Mark Cuban arrives at the Billboard Music Awards at the MGM Grand Garden Arena on Sunday, May 18, 2014, in Las Vegas. (Photo by John Shearer/Invision/AP)
Dallas based businessman and Maverick’s owner Mark Cuban didn’t mince words when expressing his frustration with 3M for their shortchanging of the American people during the Coronavirus outbreak.
During an Axios virtual event last Friday, Cuban told Axios CEO Jim VandeHei that 3M was “arrogant”
“It’s great that they’re doubling their production to 2 billion masks a year, but when you look at what they’re doing here in the U.S. — the country they’re based in, the country they were founded in — according to their own numbers, they produce 110 million masks a month globally, 35 million masks a month domestically,” he said Cuban.
Cuban has been working with a non-profit that helped medical staff across America get the materials they needed when he discovered that 3M’s N95 masks actually cost more than they actually should due to using distributors who are taking advantage of the crisis and hiking prices. It’s an act that Cuban called “criminal.”
“3M lists all its distributors online, the ones buying and selling these things, and these distributors are making as much money as they possibly can,” said Cuban according to Bloomberg.
He later added to Fox Business host Maria Bartiromo that 3M’s failure to be transparent about the price gouging was “absurd.”
His attacks didn’t end there. Taking to LinkedIn, Cuban blasted 3M about their allocation system.
“As I have said to 3M directly, 3M should be telling us how their order allocation system works. It’s most obvious to 3M that demand is outstripping supply but 3M had gone silent when they could improve the marketplace by communicating their understanding of all the elements of the supply chain to all of us,” said Cuban.

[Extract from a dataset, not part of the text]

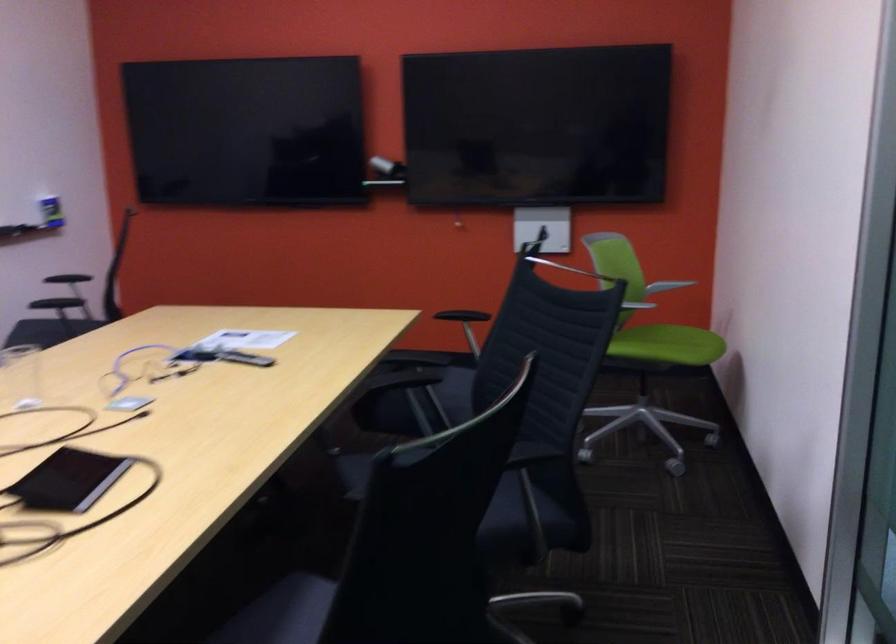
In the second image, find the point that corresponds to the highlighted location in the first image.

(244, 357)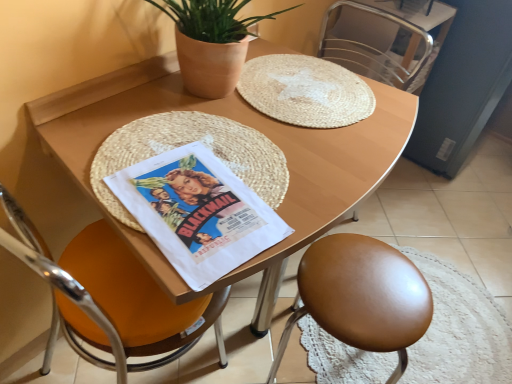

“Mike [Roman, CEO] didn’t communicate what role distributors were playing globally, why customers had to place non-cancelable orders with no info on availability, why it took the government calling them out to do a 500k direct delivery to my and Seattle hospitals and a single 10m mask reroute to the feds, why he thought factories were popping up around the world to see product and whether they could help identify real versus fake (they know who their real competitors are) and help bring order to a calamitous market,” Cuban continued. “A real leader would have helped the healthcare workers who are terrified when they go to work understand exactly what was going on in the industry.”
What does 3M have to say about all this? According to them, they can’t cut all this out and focus specifically on America because if they did, then other countries would begin shortchanging the United States on supplies we import in return.
“There are, however, significant humanitarian implications of ceasing respirator supplies to healthcare workers in Canada and Latin America, where we are a critical supplier of respirators. In addition, ceasing all export of respirators produced in the United States would likely cause other countries to retaliate and do the same, as some have already done. If that were to occur, the net number of respirators being made available to the United States would actually decrease. That is the opposite of what we and the Administration, on behalf of the American people, both seek,” the statement said, in parts.
In late March, Ken Langone Home Depot co-founder and chair of the Board of Trustees of the NYU Langone Medical Center told Neil Cavuto that everything Cuban is saying is wrong according to BizPac Review:
“I can tell you firsthand, it’s just not true. I’m personally dealing directly with Mike Roman, the CEO of 3M, Mike DelVacchio, the head of the [company’s] health care [division], they are diverting all of their production to the health care channels, and why they are using distributors is it’s the most efficient way to get it to them,” said Langone.
“They are doing an absolutely incredible job, not a good job an incredible job,” Langone went on. “The same is true with Danaher. My God, industry is demonstrating — now, Neil there are knockoffs out there, there are masks and things of that nature that are being made and sold that 3M has nothing to do with. We track down because we need these masks badly, every time we get a call, ‘we’ve got ’em,’ we have our supply chain management follow-up on it and she says we can’t use them they’re not the same.”
“Neil, this is wrong,” Langone said. “This is scurrilous, I’m sorry.”